Sweden: DEME Wins Valdemarsviken Cleanup Deal

DEME Wins Valdemarsviken Cleanup Deal

DEC, the environmental branch of the Antwerp Dredging, Environmental and Marine Engineering (DEME) group, has just signed a contract to clean up the Valdemarsviken, Sweden’s only fjord and popular leisure area in the south-east of Sweden.

A 30 million Euro contract was awarded to DEME Environmental Contractors (DEC) and involves removing and storing sediments contaminated with chromium and mercury. This will be an extremely delicate operation that must be carried out according to the highest possible environmental requirements.

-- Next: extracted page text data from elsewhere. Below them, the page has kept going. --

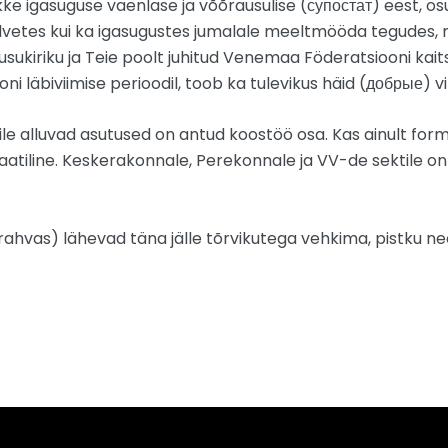
kke igasuguse vaenlase ja võõrausulise (супостат) eest, 
 palvetes kui ka igasugustes jumalale meeltmööda tegudes,
sukiriku ja Teie poolt juhitud Venemaa Föderatsiooni kai
ni läbiviimise perioodil, toob ka tulevikus häid (добрые) vil
e alluvad asutused on antud koostöö osa. Kas ainult formaal
aatiline. Keskerakonnale, Perekonnale ja VV-de sektile on
te rahvas) lähevad täna jälle tõrvikutega vehkima, pistku 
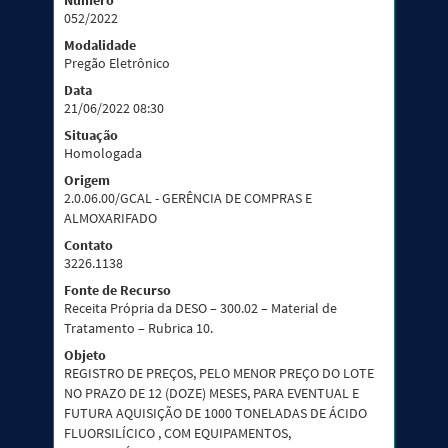
Número
052/2022
Modalidade
Pregão Eletrônico
Data
21/06/2022 08:30
Situação
Homologada
Origem
2.0.06.00/GCAL - GERÊNCIA DE COMPRAS E
ALMOXARIFADO
Contato
3226.1138
Fonte de Recurso
Receita Própria da DESO – 300.02 – Material de
Tratamento – Rubrica 10.
Objeto
REGISTRO DE PREÇOS, PELO MENOR PREÇO DO LOTE
NO PRAZO DE 12 (DOZE) MESES, PARA EVENTUAL E
FUTURA AQUISIÇÃO DE 1000 TONELADAS DE ÁCIDO
FLUORSILÍCICO , COM EQUIPAMENTOS,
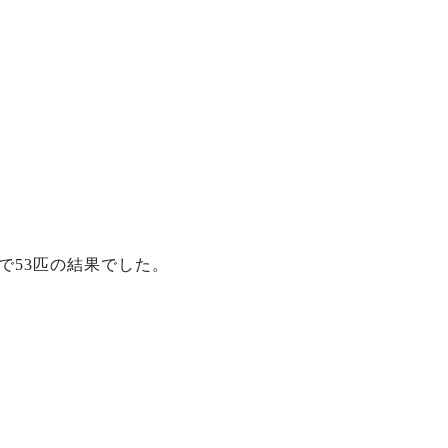
で53匹の結果でした。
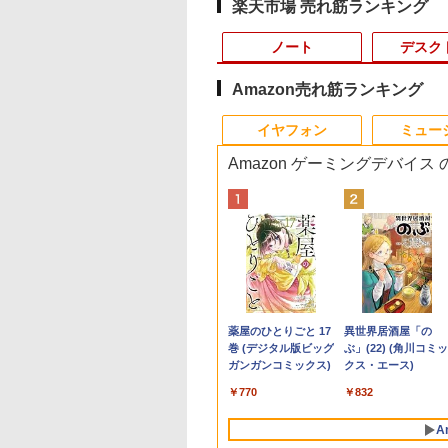
楽天市場 売れ筋ランキング
ノート
デスク
Amazon売れ筋ランキング
10
10
10
1
1
1
1
2
2
2
2
イヤフォン
ミュー
Amazon ゲーミングデバイス
0倍★8/11 01:59まで】【3年保証】ゲー
1,000円OFF｜新
ANNEXT 24.5イン
かわ なんか小さ
レビュー投稿 5年保証
公式ショップ
あなたの部屋は、あな
【ノートPC用】【あん
ポイント10倍 中古パソ
アースドリームス 厳選
はだしのゲン（全7巻セ
おまかせ 中古ノート
【お買い物マラソン
【中古】ギリシャ語
【中古】【箱付】
ターセット G TUNE DG-A5G5A（G
応援 豪華特典付き
TNパネル搭載
かわいいやつ
｜MS Office 2024
amadana 23.8インチ
た自身です。 [ 舛田光
しん3ヶ月に延長保
コン デスクトップ
おまかせモニター 21.5
ット） （中公文庫コミ
ソコン Windows11 A
定価格】モニター 21.
典/大学書林/古川晴
APPLE Mac mini
3.3W/FHD(1920x1080)
ルデバイスセット） デスクトップ 新品
新OS対応 第8世代
0Hz対応 フル
）なんか書けて遊
H&B 搭載｜中古 ノー
モニター ディスプレイ
洋 ]
証】通常付属している
Windows10【Windows
型〜27型ワイド
ック版） [ 中沢啓治 ]
サイズ 15型以上 メー
インチ 100Hz FHD 
（単行本）
A1347 (Late 2014)
TX 3050 16GB メモリ 500GB SSD Office
大180日保証｜
1920x1080)解像度
レターブック付き
トパソコン
23.8-Inch IPS Full HD
30日の保証期間が3ヶ
10 Pro 64Bit搭載】富士
【HDMI対応 / FULL
カー 富士通 NEC 等
パネル スピーカー搭
macOS Monterey
,800
,980
530
￥19,800
￥22,000
￥1,650
￥1,000
￥9,980
￥6,470
￥5,852
￥7,980
￥9,930
￥25,249
￥24,200
属 ディスプレイ キーボード ヘッドセット
re i3 第8世代｜中古
ミングモニター
版 （プレミアム
Windows11 Office付
Display：DS10『イン
月に延長されます。
通 ESPRIMO D583シリ
HD解像度】 大手メー
CPU Intel Cel 第6世
ブルーライト軽減 ノ
12.7.6 / i7(3GHz) / 
Anker Soundcore
BRUCE WAYNE feat.
【Amazon.co.jp限
薬屋のひとりごと 17
Anker Soundcore
BRUCE WAYNE feat
by Amazon 天然水
異世界居酒屋「の
トパソコン
245GT180FHDR
 [ ナガノ ]
｜スペック Core i5 第7
テリアと調和する、新
【単品購入・併用不可
ーズ等 Celeron G1840
カー液晶 (Dell/HP/NEC
メモリ4GB
グレアタイプ 壁掛け
モリ:16GB /
P40i オフホワイト
Flo Milli, ATL Jacob
定】 い・ろ・は・す
巻 (デジタル版ビッグ
P31i ブラック
Flo Milli, ATL Jacob
ラベルレス 500ml
ぶ」(22) (角川コミッ
dows11 office付き
I DP HDR400相当
世代 メモリ 8GB 大容
しいディスプレイのか
※レビューキャンペー
2.8G/4G/250GB/DVD-
等) テレワーク デュア
SSD128GB 無線LAN
応 省スペース 角度
HDD:1.12TB 】 【 
[Explicit]
2L PET ラベルレス
ガンガンコミックス)
[Explicit]
×24本 富士山の天然
クス・エース)
古ノートパソコン
B:100%
量 HDD 500GB テンキ
たち。』見せるモニタ
ンは除く / ノートパソ
ROM
ルモニター Switch
WPS office2搭載
高視野角 178°
古 ビジネスホン パ
￥7,990
￥5,990
×8本
水 バナジウム含有 
.6 テンキー付き｜ノ
s(MPRT) PCモニタ
ー DVDドライブ搭載
ー【ドット抜け保証1
コン専用】
PS4 PS5対応 【整備済
HDMI対応 送料無料 
Adaptive-Sync対応
コン 業務用 電話機 
￥250
￥1,112
￥770
￥250
￥1,380
￥832
ミネラルウォーター
パソコン
液晶モニター パソ
CD DVD 再生可｜中古
年付】
み中古品】
あり品
MAXZEN
体】
ペットボトル 静岡県
rosoft Office付き
モニター ジャパン
パソコン 中古ノートパ
MJM22CH03-F100
A
産 500ミリリットル
ートパソコン
スト
ソコン 中古PC オフィ
2608mr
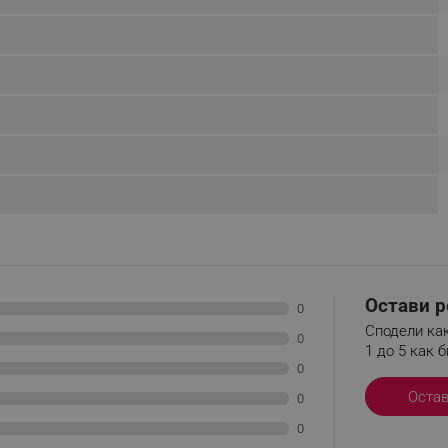
.alleop.bg
Сесия
This is a list of customer behaviou
due to an error and stored to be s
in next page
.alleop.bg
6 месеца
This is a flag to set whether current
Segmentify Chrome Extension
.alleop.bg
6 месеца
This is JSON object to store current
name, username, segments, membe
membership date
.alleop.bg
1 месец
Releva
.alleop.bg
1 месец
Releva
.alleop.bg
1 месец
Releva
.alleop.bg
1 месец
Releva
.alleop.bg
1 месец
Releva
Остави р
0
.alleop.bg
1 месец
Releva
Сподели как
0
1 до 5 как б
.alleop.bg
1 месец
Releva
0
.alleop.bg
1 месец
Releva
Оста
0
.alleop.bg
1 месец
Releva
0
.alleop.bg
1 месец
Releva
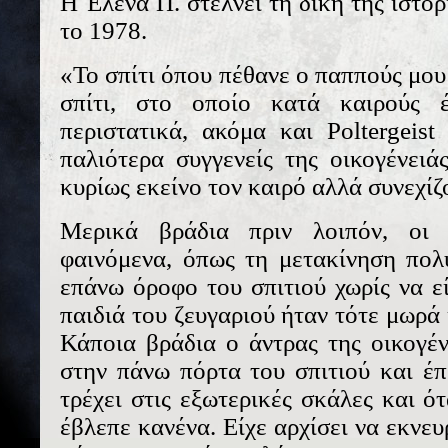
Η Έλενα Π. στέλνει τη δική της ιστο
το 1978.
«Το σπίτι όπου πέθανε ο παππούς μου 
σπίτι, στο οποίο κατά καιρούς 
περιστατικά, ακόμα και Poltergeis
παλιότερα συγγενείς της οικογένει
κυρίως εκείνο τον καιρό αλλά συνεχίζ
Μερικά βράδια πριν λοιπόν, οι 
φαινόμενα, όπως τη μετακίνηση πολ
επάνω όροφο του σπιτιού χωρίς να εί
παιδιά του ζευγαριού ήταν τότε μωρά 
Κάποια βράδια ο άντρας της οικογέ
στην πάνω πόρτα του σπιτιού και έπ
τρέχει στις εξωτερικές σκάλες και ό
έβλεπε κανένα. Είχε αρχίσει να εκνευρ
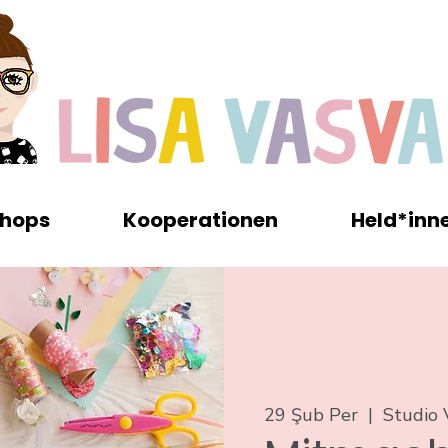
hops
Kooperationen
Held*inn
29 Şub Per
  |  
Studio 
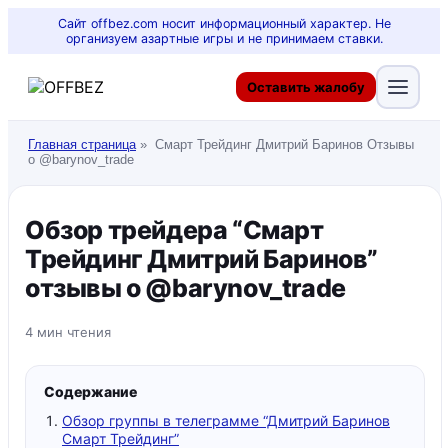
Сайт offbez.com носит информационный характер. Не
организуем азартные игры и не принимаем ставки.
Оставить жалобу
Главная страница
»
Смарт Трейдинг Дмитрий Баринов Отзывы
о @barynov_trade
Обзор трейдера “Смарт
Трейдинг Дмитрий Баринов”
отзывы о @barynov_trade
4 мин чтения
Содержание
Обзор группы в телеграмме “Дмитрий Баринов
Смарт Трейдинг”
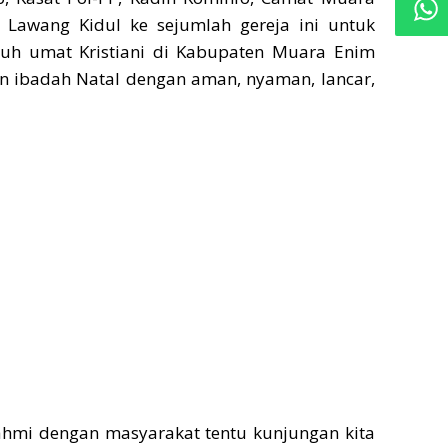
Lawang Kidul ke sejumlah gereja ini untuk
uh umat Kristiani di Kabupaten Muara Enim
n ibadah Natal dengan aman, nyaman, lancar,
rahmi dengan masyarakat tentu kunjungan kita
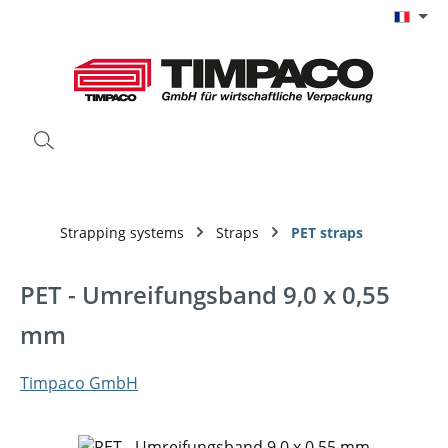
Passer au contenu principal
Strapping systems
Straps
PET straps
PET - Umreifungsband 9,0 x 0,55
mm
Timpaco GmbH
Ignorer la galerie d'images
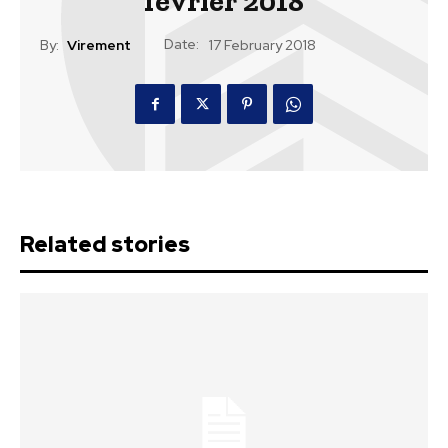
fevrier 2018
Date:
By:
Virement
17 February 2018
Related stories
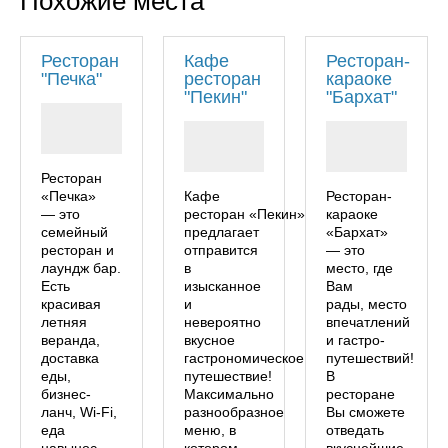
Похожие места
Ресторан
Кафе
Ресторан-
"Печка"
ресторан
караоке
"Пекин"
"Бархат"
Ресторан
«Печка»
Кафе
Ресторан-
— это
ресторан «Пекин»
караоке
семейный
предлагает
«Бархат»
ресторан и
отправится
— это
лаундж бар.
в
место, где
Есть
изысканное
Вам
красивая
и
рады, место
летняя
невероятно
впечатлений
веранда,
вкусное
и гастро-
доставка
гастрономическое
путешествий!
еды,
путешествие!
В
бизнес-
Максимально
ресторане
ланч, Wi-Fi,
разнообразное
Вы сможете
еда
меню, в
отведать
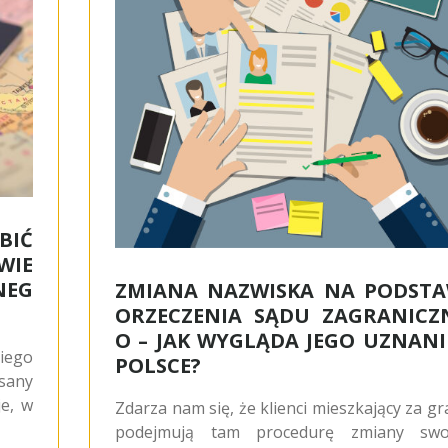
BIĆ
WIE
NEG
ZMIANA NAZWISKA NA PODSTA
ORZECZENIA SĄDU ZAGRANICZ
O – JAK WYGLĄDA JEGO UZNANI
iego
POLSCE?
sany
je, w
Zdarza nam się, że klienci mieszkający za gr
podejmują tam procedurę zmiany swo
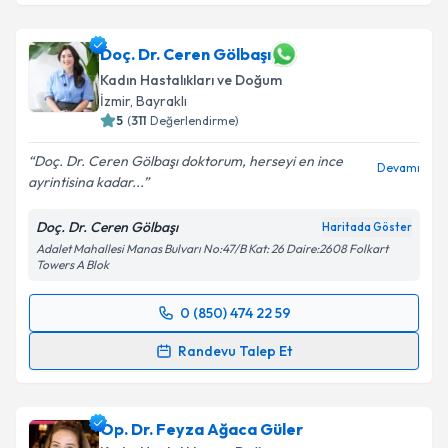
Doç. Dr. Ceren Gölbaşı
Kadın Hastalıkları ve Doğum
İzmir
, Bayraklı
5
(
311
Değerlendirme)
Doç. Dr. Ceren Gölbaşı doktorum, herseyi en ince
Devamı
ayrintisina kadar...
Doç. Dr. Ceren Gölbaşı
Haritada Göster
Adalet Mahallesi Manas Bulvarı No:47/B Kat: 26 Daire:2608 Folkart
Towers A Blok
0 (850) 474 22 59
Randevu Takvimi Talebi
Randevu Talep Et
Doç. Dr. Ceren Gölbaşı
için randevu takvimi talebi
oluşturun. Size bu uzmandan randevu almanız için bir
Op. Dr. Feyza Ağaca Güler
takvim hazırlandığında e-posta ile bilgilendireceğiz.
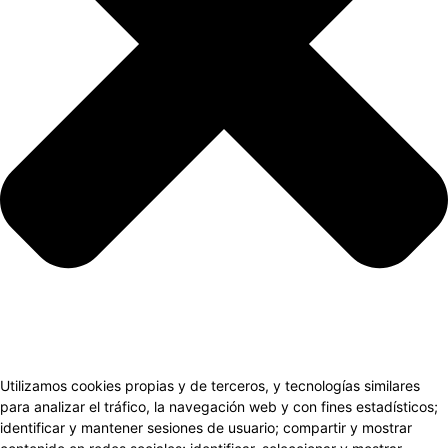
Utilizamos cookies propias y de terceros, y tecnologías similares
para analizar el tráfico, la navegación web y con fines estadísticos;
identificar y mantener sesiones de usuario; compartir y mostrar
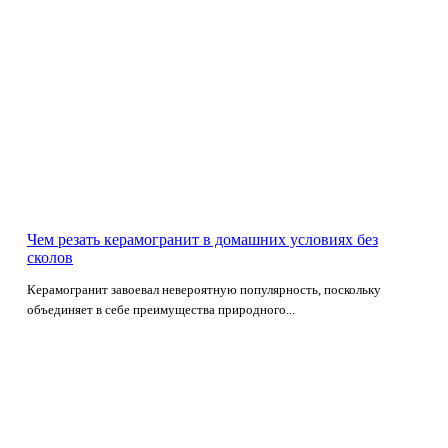
Чем резать керамогранит в домашних условиях без
сколов
Керамогранит завоевал невероятную популярность, поскольку
объединяет в себе преимущества природного...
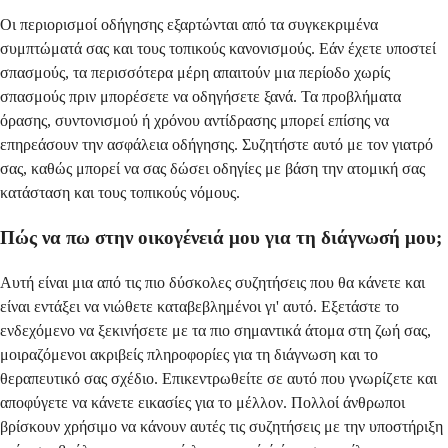
Οι περιορισμοί οδήγησης εξαρτώνται από τα συγκεκριμένα
συμπτώματά σας και τους τοπικούς κανονισμούς. Εάν έχετε υποστεί
σπασμούς, τα περισσότερα μέρη απαιτούν μια περίοδο χωρίς
σπασμούς πριν μπορέσετε να οδηγήσετε ξανά. Τα προβλήματα
όρασης, συντονισμού ή χρόνου αντίδρασης μπορεί επίσης να
επηρεάσουν την ασφάλεια οδήγησης. Συζητήστε αυτό με τον γιατρό
σας, καθώς μπορεί να σας δώσει οδηγίες με βάση την ατομική σας
κατάσταση και τους τοπικούς νόμους.
Πώς να πω στην οικογένειά μου για τη διάγνωσή μου;
Αυτή είναι μια από τις πιο δύσκολες συζητήσεις που θα κάνετε και
είναι εντάξει να νιώθετε καταβεβλημένοι γι' αυτό. Εξετάστε το
ενδεχόμενο να ξεκινήσετε με τα πιο σημαντικά άτομα στη ζωή σας,
μοιραζόμενοι ακριβείς πληροφορίες για τη διάγνωση και το
θεραπευτικό σας σχέδιο. Επικεντρωθείτε σε αυτό που γνωρίζετε και
αποφύγετε να κάνετε εικασίες για το μέλλον. Πολλοί άνθρωποι
βρίσκουν χρήσιμο να κάνουν αυτές τις συζητήσεις με την υποστήριξη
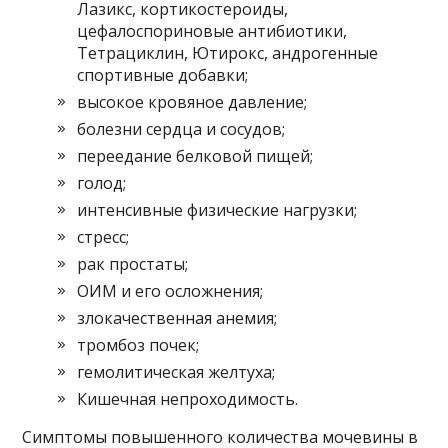
Лазикс, кортикостероиды,
цефалоспориновые антибиотики,
Тетрациклин, Ютирокс, андрогенные
спортивные добавки;
высокое кровяное давление;
болезни сердца и сосудов;
переедание белковой пищей;
голод;
интенсивные физические нагрузки;
стресс;
рак простаты;
ОИМ и его осложнения;
злокачественная анемия;
тромбоз почек;
гемолитическая желтуха;
Кишечная непроходимость.
Симптомы повышенного количества мочевины в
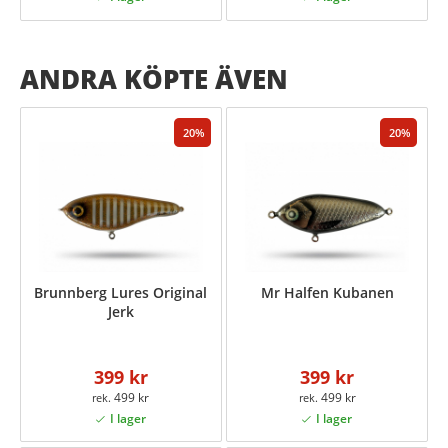
ANDRA KÖPTE ÄVEN
20
20
Brunnberg Lures Original
Mr Halfen Kubanen
Jerk
399 kr
399 kr
499 kr
499 kr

The Valdemarsvik fjord stretches out over a distance of 12 km and ultimately runs into the Baltic Sea. It is a popular destination for boat trips, swimming, fishing and excursions to the Gryt archipelago. Further expansion of the tourism industry at this location is planned by the municipality. The bottom of the fjord, however, is heavily polluted with chromium and low levels of mercury, deposited as a result of industrial processes in one of Scandinavia’s largest tanneries between 1873 and 1960.

There is considerable contamination and chromium has been finding its way to the Baltic Sea for years on end. The polluted layers on the bottom of the fjord are up to 2 m deep.

The working environment is exceptional for two reasons. On the one hand, the slopes are very steep but, on the other, the surface sediment has an extremely loose structure. The combination of topography and low stability means that even moving a relatively low volume could lead to landslides.

DEME Environmental Contractors (DEC) will work with extreme caution and the very highest standards for limiting turbidity will be applied. The dredging itself must take place in an environmentally-friendly manner and, in this case, involves removing thin layers of the polluted sediment one after the other. The dredging zone encompasses 350,000 m². Calculations have shown that 400 tons of chromium must be removed and that this will reduce the spreading of chromium by 90 percent.

Before dredging commences, a range of soil improvement works, infrastructure and demolition works must take place. After dredging, dewatering and stabilising, the polluted sediments will be stored in a specially designed land fill nearby. Once filled, this will ultimately be sealed.

The remediation work in Valdemarsvik is scheduled to be completed before the end of 2015.

About DEC

DEME Environmental Contractors (DEC) was founded in 2000, when the parent company DEME consolidated a series of environmental companies that had been set up during the 1980s. DEC has grown very quickly both in Belgium and abroad and has carried out important projects in various locations. These projects included the remediation of the site for the London Olympics; an innovative project for sludge recycling in the port of Antwerp, known as ‘Amoras’, and the remediation of former gas work sites in Dublin and Chesterfield.

In Sweden, DEC has a head office in Malmö and has been active there since 2003, when a pioneering project began in Hultsfred.

The sectional environmental dredger ‘Pixie’ was used to clean up two lakes contaminated with mercury. During Sweden’s largest environmental remediation project EKA-Bengtsfors, DEC cleaned up mercury and dioxins from polluted soil. DEC also works at other locations in Sweden; over the past few years work has taken place in Stugsundsudden near Söderhamn (wood impregnation); Stenborgskanal in Gävle (gasworks); Fagervik in the municipality of Timra (sulphite factory).

 About DEME

The Belgian dredging and environmental group DEME is a conglomerate of enterprises whose roots were established more than a century and a half ago. The group is specialised in deepening and maintenance dredging; port construction and port expansion; providing services to the oil and gas industry; wreckage clearance; deep sea operations; construction of offshore wind farms; and a wide range of environmental activities – from water treatment to sludge recycling and from soil remediation to the treatment of both lightly and heavily contaminated sedimentation.

DEME operates a modern and multi-functional fleet of 90 large dredgers and some 200 auxiliary vessels. The company employs 4,000 people. The group is active on all continents. Its current investment programme in high-tech equipment will enable DEME to meet future challenges with an ultra-efficient and very modern fleet.